§ **Instructions to follow**
Reading the records beneath this task, work out how many lines contain the word "Association" and reply with only that number.

§ **Given data**
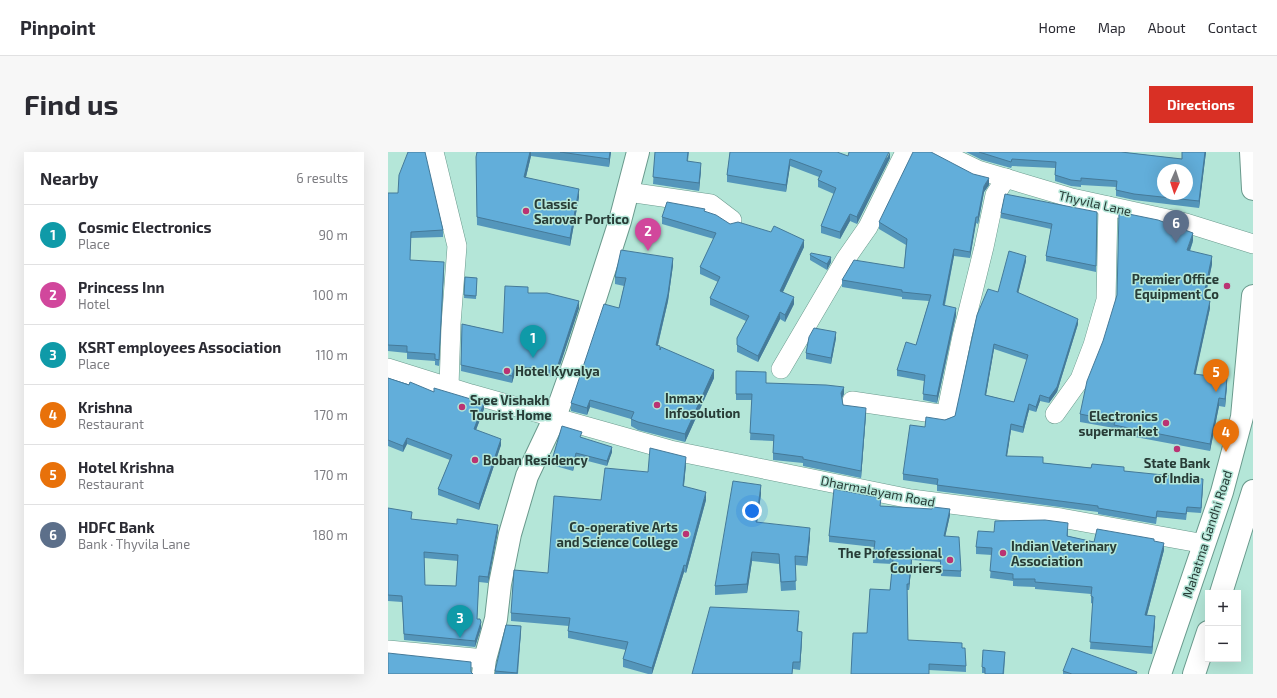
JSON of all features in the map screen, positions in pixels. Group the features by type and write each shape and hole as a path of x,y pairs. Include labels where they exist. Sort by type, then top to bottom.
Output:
{"main road":[{"path":"484,666 496,619 500,584 510,534 527,476 555,417 578,355 628,192 638,152"},
{"path":"1251,152 1253,189"},
{"name":"Mahatma Gandhi Road","path":"1160,674 1222,492 1242,417 1253,296"},
{"path":"1222,590 1253,492"},
{"path":"1194,674 1205,641"}],"street":[{"path":"434,152 458,246 451,324 449,387"},
{"path":"781,369 845,260 868,227 905,152"},
{"name":"Thyvila Lane","path":"940,152 978,170 1072,198 1186,223 1253,244"},
{"path":"852,402 946,416 962,336 995,195 1006,178"},
{"path":"628,192 711,204 732,220"},
{"path":"1055,414 1080,379 1093,345 1106,300 1108,206"},
{"name":"Dharmalayam Road","path":"388,368 449,387 670,450 912,499 1061,518 1205,544"},
{"path":"388,650 484,666"}],"building":[{"path":"408,152 425,152 443,230 411,232 410,260 444,262 439,360 435,359 435,354 407,352 407,346 388,345 388,193 398,193 399,175"},
{"name":"Classic Sarovar Portico","path":"477,152 530,152 524,177 579,189 570,238 477,217"},
{"path":"560,152 610,152 609,159"},
{"path":"655,152 688,152 687,161 701,163 699,183 653,177"},
{"path":"730,152 837,152 848,156 849,152 889,152 857,217 850,214 840,232 821,226 836,188 818,180 822,171 790,159 786,185 727,175"},
{"path":"913,152 931,152 973,174 989,178 984,186 978,217 976,217 970,252 954,249 943,305 956,308 937,396 923,394 925,375 897,370 906,342 916,345 931,295 902,292 902,290 842,280 854,260 904,268 907,239 879,222"},
{"path":"979,152 1121,152 1182,159 1182,152 1205,152 1199,201 1190,200 1193,200 1193,164 1157,164 1157,196 1116,190 1117,181 1081,178 1081,181 1071,180 1055,175 1056,162 1012,159 1011,162"},
{"path":"1005,194 1097,212 1096,266 1046,256 1052,224 1001,213"},
{"path":"667,202 705,209 704,211 716,215 730,224 738,222 771,232 774,226 804,240 780,291 794,297 785,315 780,312 758,356 737,345 737,338 749,316 710,298 720,277 700,267 716,233 662,217"},
{"path":"1119,212 1158,220 1193,233 1187,250 1212,256 1203,299 1210,301 1194,374 1227,378 1225,399 1219,398 1210,444 1114,425 1115,421 1080,414 1087,381 1103,341 1117,295"},
{"path":"621,250 673,258 668,294 656,345 660,346 660,350 661,347 714,370 685,434 638,422 631,419 634,412 590,400 587,408 571,403 604,304 619,308 626,278 615,277"},
{"path":"1009,251 1026,256 1017,292 1078,319 1057,387 1049,398 1040,395 1036,407 1029,404 1023,427 1011,424 1006,456 1043,457 1043,463 1091,468 1092,464 1124,467 1124,471 1203,479 1201,508 1187,507 1186,514 1157,511 1156,518 1098,508 1098,506 937,485 938,479 903,474 910,425 925,427 926,417 945,420 955,416 977,315 988,289 998,292","holes":["994,344 1028,355 1014,402 985,395"]},
{"path":"811,253 831,257 827,264 810,255"},
{"path":"465,277 477,278 476,296 464,295"},
{"path":"505,286 528,287 528,293 547,293 579,301 556,371 515,366 512,376 461,365 462,324 503,333"},
{"path":"814,328 836,332 831,358 806,353 809,337"},
{"path":"736,371 766,372 766,383 844,387 841,393 843,405 866,408 861,471 803,459 803,457 773,453 774,435 750,433 752,394 736,394"},
{"path":"388,378 409,385 410,382 434,392 434,388 484,403 474,429 501,439 479,504 438,489 452,455 407,438 403,446 388,440"},
{"path":"562,426 582,432 580,437 612,447 607,461 576,453 573,466 552,460"},
{"path":"650,448 686,457 683,486 706,492 686,566 684,565 652,668 623,659 628,642 568,631 570,618 511,613 514,570 548,573 554,496 601,500 605,468 648,472"},
{"path":"733,481 761,485 756,522 810,528 807,557 795,556 796,581 781,582 779,554 752,552 747,584 715,586"},
{"path":"834,489 881,498 880,506 932,509 933,507 950,509 944,536 959,537 961,571 941,570 940,556 912,554 909,584 907,584 908,640 962,643 962,648 965,648 966,666 929,664 929,674 851,674 853,633 867,633 870,589 890,590 893,559 873,557 875,541 829,536"},
{"path":"388,508 412,512 411,519 457,524 457,519 498,525 488,577 479,576 477,619 480,619 481,622 475,641 404,634 402,596 388,595","holes":["424,552 458,555 456,586 425,585"]},
{"path":"1045,520 1068,523 1067,536 1094,542 1097,529 1154,539 1154,541 1164,543 1145,615 1155,616 1152,647 1090,642 1093,597 1091,596 1092,587 1035,582 1035,579 1013,579 1013,574 990,571 992,548 976,547 978,531 994,532 995,521"},
{"path":"710,607 799,611 797,631 802,632 800,662 793,662 792,674 692,674"},
{"path":"506,625 521,626 517,673 495,671"},
{"path":"1072,648 1137,672 1136,674 1072,674 1063,671"},
{"path":"983,650 1005,652 1003,674 985,674 985,668 982,667"},
{"path":"388,653 471,662 471,672 473,674 388,674"}],"place":[{"name":"Classic Sarovar Portico","path":"526,211"},
{"name":"HDFC Bank","path":"1176,243"},
{"name":"Princess Inn","path":"648,251"},
{"name":"Premier Office Equipment Co","path":"1227,286"},
{"name":"Cosmic Electronics","path":"533,358"},
{"name":"Hotel Kyvalya","path":"507,371"},
{"name":"Hotel Krishna","path":"1216,392"},
{"name":"Inmax Infosolution","path":"657,405"},
{"name":"Sree Vishakh Tourist Home","path":"462,407"},
{"name":"Electronics supermarket","path":"1166,423"},
{"name":"State Bank of India","path":"1177,449"},
{"name":"Krishna","path":"1226,452"},
{"name":"Boban Residency","path":"475,460"},
{"name":"Co-operative Arts and Science College","path":"686,534"},
{"name":"Indian Veterinary Association","path":"1003,553"},
{"name":"The Professional Couriers","path":"950,560"},
{"name":"KSRT employees Association","path":"460,638"}]}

§ **Result of this exercise**
2